• **Goal**:
Please continue the blog post below about converting between Java Objects and Strings with java.text.Format, starting right after its last sentence.

----- Reading passage

Skip to main content

Objects and Strings and the Wrangling Thereof (Part 2)

Posted by ljnelson on August 31, 2007 at 8:07 AM PDT

In the prior entry, we learned that Java ships with several tools to standardize the conversion between Strings and Objects. We covered the text conversion methods of java.beans.PropertyEditor. We will most definitely come back to PropertyEditors, because they're about a heck of a lot more than just converting text, but let's take a detour into the dank recesses of the java.text package.

Do you smell that? That's all the dust left over from when this package was deposited by IBM and Taligent into the official Java runtime platform 'round about 1997. java.text was put in, as I understand it, primarily for internationalization (I18N) purposes, and one of the bits that landed there was the java.text.Format class, which, although described as a way to format Locale-specific information, has nothing whatsoever to do with Locales or internationalization at all. Go figure. It does, however, have lots to do with converting Objects into Strings and vice versa.

Format

The Format class is responsible for formatting Objects into Strings, and taking Strings and parsing them back into Objects. Unlike PropertyEditor, whose API seems to have more plumbing and rebar and wiring than my house, a Format is a relatively simple thing. Want to parse a String into an Object? Call the stateless parseObject(String) method. Want to do the reverse? Call the format(Object) method. Easy and simple. And stateless.

java.text.Format also supports lots of substring parsing and formatting, via the ParsePosition and FieldPosition classes. In general, I've found the use cases for these to be pretty thin, except where Dates are concerned, and for that someone has already written the SimpleDateFormat class, so we'll pretty much deal with them only where necessary.

----------
----- Supplied entries

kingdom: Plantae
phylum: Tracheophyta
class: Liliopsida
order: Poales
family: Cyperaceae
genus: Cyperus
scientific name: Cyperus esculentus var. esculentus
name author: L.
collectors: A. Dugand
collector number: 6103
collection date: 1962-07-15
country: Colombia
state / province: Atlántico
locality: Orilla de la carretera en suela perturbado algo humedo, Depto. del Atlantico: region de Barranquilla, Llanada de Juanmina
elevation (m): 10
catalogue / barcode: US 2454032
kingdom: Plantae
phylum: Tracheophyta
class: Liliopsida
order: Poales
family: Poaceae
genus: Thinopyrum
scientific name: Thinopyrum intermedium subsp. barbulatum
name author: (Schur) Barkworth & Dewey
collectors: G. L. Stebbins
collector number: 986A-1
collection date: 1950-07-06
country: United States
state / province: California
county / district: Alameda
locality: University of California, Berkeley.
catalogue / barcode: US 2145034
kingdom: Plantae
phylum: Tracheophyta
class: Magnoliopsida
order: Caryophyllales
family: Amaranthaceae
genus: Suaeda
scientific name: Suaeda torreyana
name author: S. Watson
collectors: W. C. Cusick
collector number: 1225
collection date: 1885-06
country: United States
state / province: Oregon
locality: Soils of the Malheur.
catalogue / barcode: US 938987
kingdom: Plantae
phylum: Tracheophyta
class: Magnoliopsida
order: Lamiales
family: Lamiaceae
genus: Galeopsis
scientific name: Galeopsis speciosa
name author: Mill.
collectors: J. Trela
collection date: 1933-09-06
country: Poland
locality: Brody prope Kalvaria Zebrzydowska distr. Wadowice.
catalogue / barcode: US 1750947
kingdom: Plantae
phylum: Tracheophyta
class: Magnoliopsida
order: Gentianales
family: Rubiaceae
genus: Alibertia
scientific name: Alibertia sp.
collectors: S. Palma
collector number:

----------

• **Right answer**:
Let's pick up on our previous example and write a URIFormat class:

public class URIFormat extends Format {
  public URIFormat() {
    super();
  }

  // 1
  public StringBuffer format(final Object object, final StringBuffer buffer, final FieldPosition fieldPosition) {
    // 2
    if (buffer == null) {
      throw new NullPointerException("buffer == null");
    }

    // 3
    if (fieldPosition == null) {
      throw new NullPointerException("fieldPosition == null");
    }

    // 4
    if (object == null) {
      return buffer;
    }

    // 5
    if (!(object instanceof URI)) {
      throw new IllegalArgumentException(object + " is not a URI instance");
    }

    return buffer.append(object.toString());

  }
}

This method is relatively simple to implement properly and fully defensively. Here are the details (once again, numbers below correspond to numbers in the code comments above):

  1. java.text.Format's format(Object) method calls through to this one, which subclasses must implement. The general idea here is to sanity check our arguments, then investigate the FieldPosition to see what portion of the incoming object we should format, attempt the convert-it-to-a-String operation, and return the result. For our purposes we can skip the FieldPosition argument entirely (it's conceivable that you might want to implement a URIFormat that formats, for example, only the "authority" field of a given URI but we're not going to do that here).
  2. Note that the contract of this method requires us to throw a NullPointerException if buffer is null. I don't like this, but that's our contract. I'd prefer to simply return null, since it's obvious that what you put into this method comes out the back of it, but I didn't write the contract. Why not just let the NullPointerException happen naturally instead of proactively throwing it? Because there is no message that gets output by automatic NullPointerExceptions at all, and that is just evil.
  3. Continuing through the forest of NullPointerExceptions, we are required to throw one as well if the fieldPosition is null. Even though in the vast majority of cases you won't ever use this parameter.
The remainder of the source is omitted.